**EXERCISE DETAILS**
Once the line with "An identity in distribution between full-space" is found in the entries below, print it and each following line exactly, stopping after the line with "Guillaume Barraquand and Shouda Wang"; print nothing else.

**INFORMATION GIVEN**
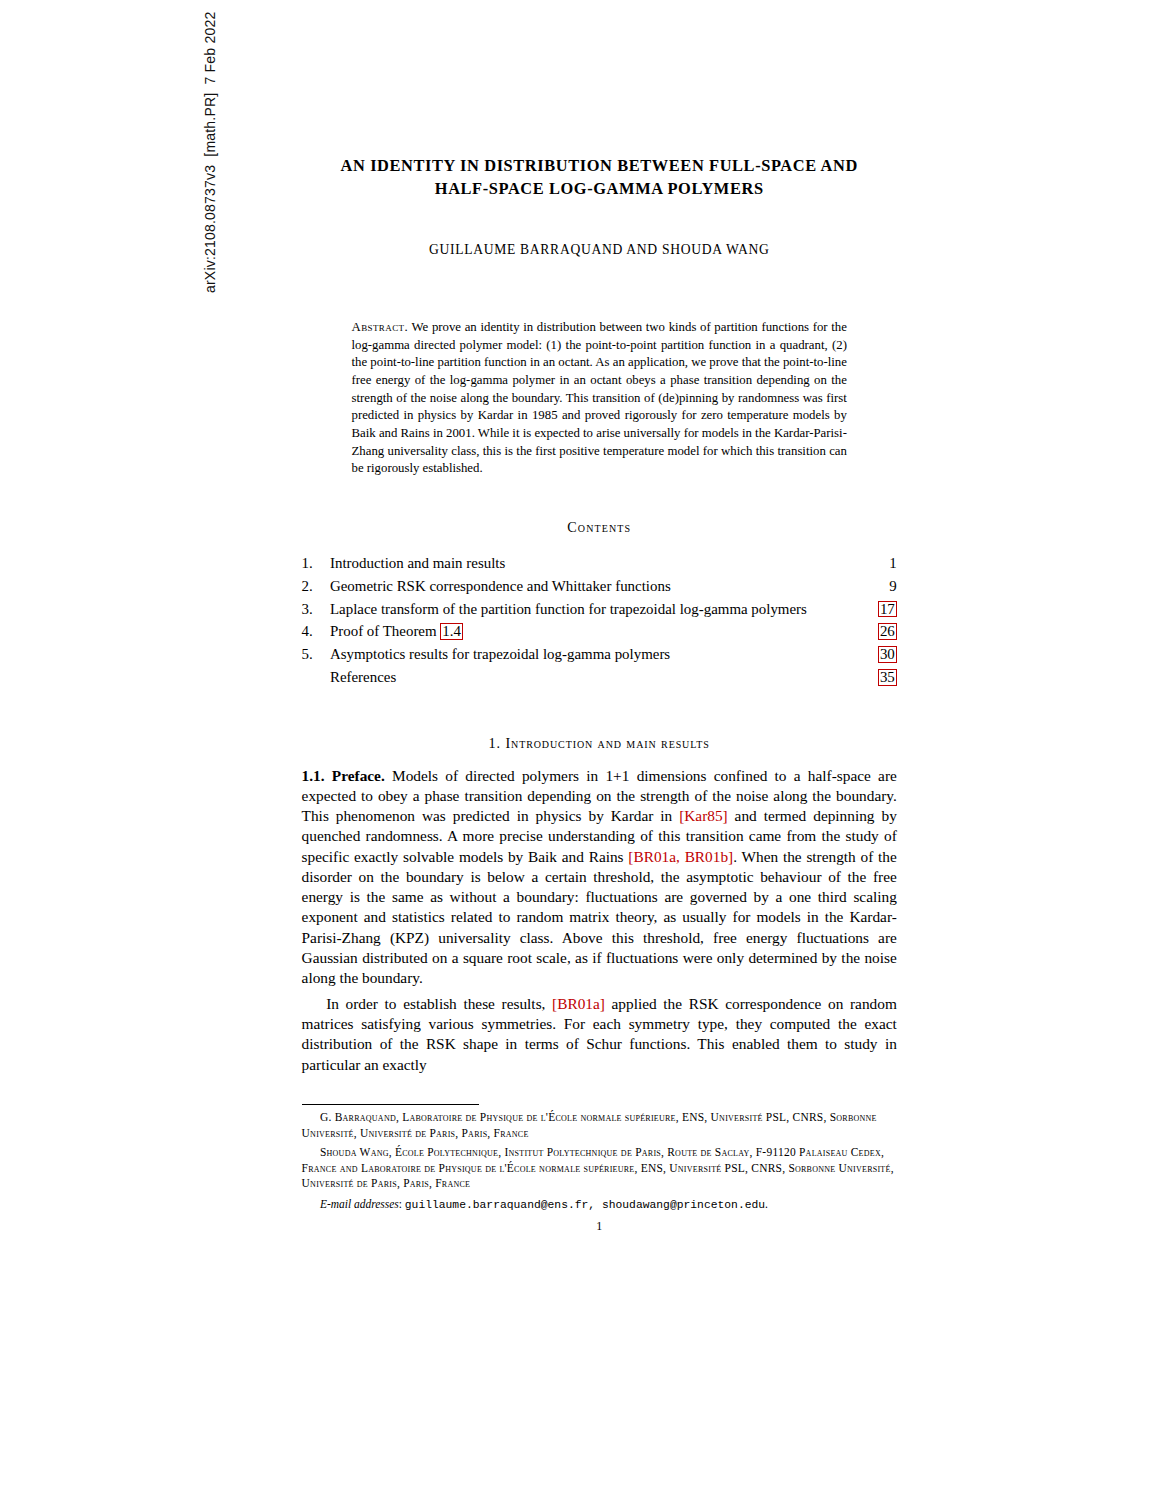arXiv:2108.08737v3 [math.PR] 7 Feb 2022
An identity in distribution between full-space and
half-space log-gamma polymers
Guillaume Barraquand and Shouda Wang
Abstract. We prove an identity in distribution between two kinds of partition functions for the log-gamma directed polymer model: (1) the point-to-point partition function in a quadrant, (2) the point-to-line partition function in an octant. As an application, we prove that the point-to-line free energy of the log-gamma polymer in an octant obeys a phase transition depending on the strength of the noise along the boundary. This transition of (de)pinning by randomness was first predicted in physics by Kardar in 1985 and proved rigorously for zero temperature models by Baik and Rains in 2001. While it is expected to arise universally for models in the Kardar-Parisi-Zhang universality class, this is the first positive temperature model for which this transition can be rigorously established.
Contents
| 1. | Introduction and main results | 1 |
| 2. | Geometric RSK correspondence and Whittaker functions | 9 |
| 3. | Laplace transform of the partition function for trapezoidal log-gamma polymers | 17 |
| 4. | Proof of Theorem 1.4 | 26 |
| 5. | Asymptotics results for trapezoidal log-gamma polymers | 30 |
| | References | 35 |
1. Introduction and main results
1.1. Preface. Models of directed polymers in 1+1 dimensions confined to a half-space are expected to obey a phase transition depending on the strength of the noise along the boundary. This phenomenon was predicted in physics by Kardar in [Kar85] and termed depinning by quenched randomness. A more precise understanding of this transition came from the study of specific exactly solvable models by Baik and Rains [BR01a, BR01b]. When the strength of the disorder on the boundary is below a certain threshold, the asymptotic behaviour of the free energy is the same as without a boundary: fluctuations are governed by a one third scaling exponent and statistics related to random matrix theory, as usually for models in the Kardar-Parisi-Zhang (KPZ) universality class. Above this threshold, free energy fluctuations are Gaussian distributed on a square root scale, as if fluctuations were only determined by the noise along the boundary.
In order to establish these results, [BR01a] applied the RSK correspondence on random matrices satisfying various symmetries. For each symmetry type, they computed the exact distribution of the RSK shape in terms of Schur functions. This enabled them to study in particular an exactly
G. Barraquand, Laboratoire de Physique de l'École normale supérieure, ENS, Université PSL, CNRS, Sorbonne Université, Université de Paris, Paris, France
Shouda Wang, École Polytechnique, Institut Polytechnique de Paris, Route de Saclay, F-91120 Palaiseau Cedex, France and Laboratoire de Physique de l'École normale supérieure, ENS, Université PSL, CNRS, Sorbonne Université, Université de Paris, Paris, France
E-mail addresses: guillaume.barraquand@ens.fr, shoudawang@princeton.edu.
1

**ANSWER FOR THIS EXERCISE**
An identity in distribution between full-space and
half-space log-gamma polymers
Guillaume Barraquand and Shouda Wang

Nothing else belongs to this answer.